Additional Information and Where to Find It
This communication is for informational purposes only and is neither an offer to
purchase nor a solicitation of an offer to sell any ordinary shares of QIAGEN or
any other securities, nor is it a substitute for the tender offer materials that
Thermo Fisher and/or its acquisition subsidiary has filed with the SEC and
published in Germany. The terms and conditions of the tender offer are published
in, and the offer to purchase ordinary shares of QIAGEN is made only pursuant
to, the offer document, the publication of which was permitted by German Federal
Financial Supervisory Authority (Bundesanstalt für
Finanzdienstleistungsaufsicht), and related offer materials prepared by Thermo
Fisher and/or its acquisition subsidiary. The offer document for the tender
offer (in German and in English), as amended, containing the detailed terms and
conditions of, and other information relating to, the tender offer is, among
other things, published on the internet at
https://corporate.thermofisher.com/en/offer.html.

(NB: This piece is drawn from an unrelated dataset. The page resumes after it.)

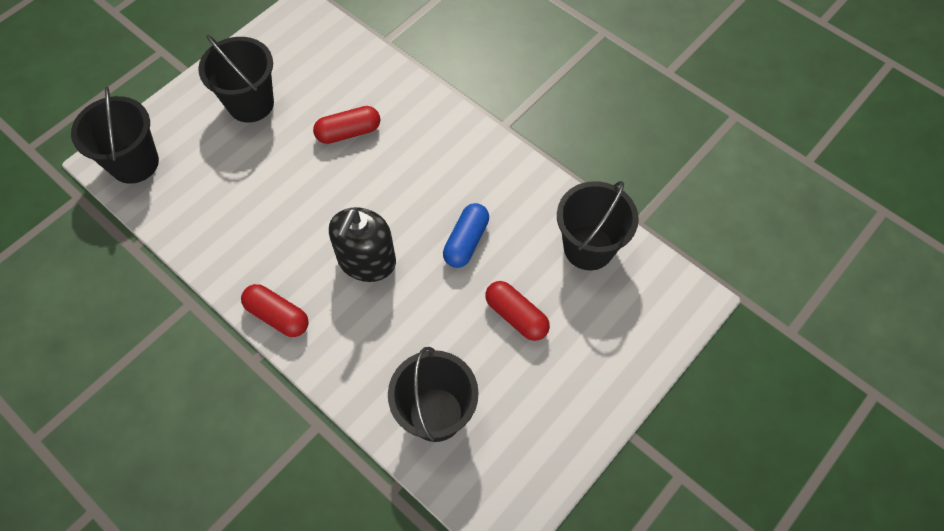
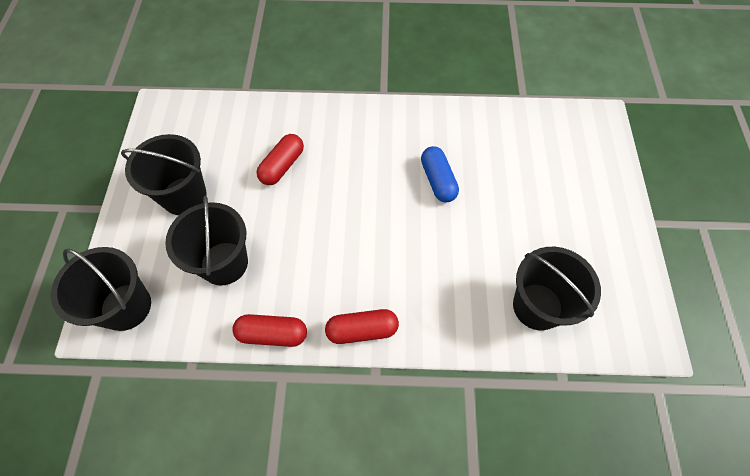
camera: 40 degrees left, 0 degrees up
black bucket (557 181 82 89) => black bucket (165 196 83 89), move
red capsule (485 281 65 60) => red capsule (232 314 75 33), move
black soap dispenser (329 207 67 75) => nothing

Acceptance of the tender offer by shareholders that are resident outside of the
member states of the European Union and the European Economic Area and the
United States may be subject to further legal requirements. With respect to the
acceptance of the tender offer outside of the member states of the European
Union and the European Economic Area and the United States, no responsibility is
assumed for the compliance with such legal requirements applicable in the
respective jurisdiction.
THE TENDER OFFER MATERIALS (INCLUDING THE OFFER DOCUMENT, A RELATED LETTER OF
TRANSMITTAL AND CERTAIN OTHER TENDER OFFER DOCUMENTS) AND QIAGEN'S
SOLICITATION/RECOMMENDATION STATEMENT ON SCHEDULE 14D-9, AS WELL AS QIAGEN'S
RECOMMENDATION STATEMENT PURSUANT TO SEC. 27 OF THE GERMAN SECURITIES
ACQUISITION AND TAKEOVER ACT (WERTPAPIERERWERBS- UND ÜBERNAHMEGESETZ-WPÜG) AND
POSITION STATEMENT (GEMOTIVEERDE STANDPUNTBEPALING) PURSUANT TO SECTION 18 AND
APPENDIX G OF THE DUTCH DECREE ON PUBLIC TAKEOVERS (BESLUIT OPENBARE BIEDINGEN),
AS THEY MAY BE AMENDED FROM TIME TO TIME, CONTAIN IMPORTANT INFORMATION.
INVESTORS AND SHAREHOLDERS OF QIAGEN ARE URGED TO READ THESE DOCUMENTS CAREFULLY
BECAUSE THEY, AND NOT THIS DOCUMENT, WILL GOVERN THE TERMS AND CONDITIONS OF THE
TENDER OFFER, AND BECAUSE THEY CONTAIN IMPORTANT INFORMATION THAT SUCH PERSONS
SHOULD CONSIDER BEFORE MAKING ANY DECISION REGARDING TENDERING THEIR ORDINARY
SHARES.
The tender offer materials, including the offer document and the related letter
of transmittal and certain other tender offer documents, and the
solicitation/recommendation statement and other documents filed with the SEC by
Thermo Fisher or QIAGEN, may be obtained free of charge at the SEC's website at
www.sec.gov or at QIAGEN's website at www.qiagen.com or by contacting QIAGEN's
investor relations department at 240-686-2222 or at Thermo Fisher's website at
www.thermofisher.com or by contacting Thermo Fisher's investor relations
department at 781-622-1111. In addition, Thermo Fisher's tender offer statement
and other documents it files with the SEC are available at
https://ir.thermofisher.com/investors. Furthermore, copies of the offer document
are also available free of charge by contacting D.F. King & Co., Inc., Thermo
Fisher's information agent for the tender offer.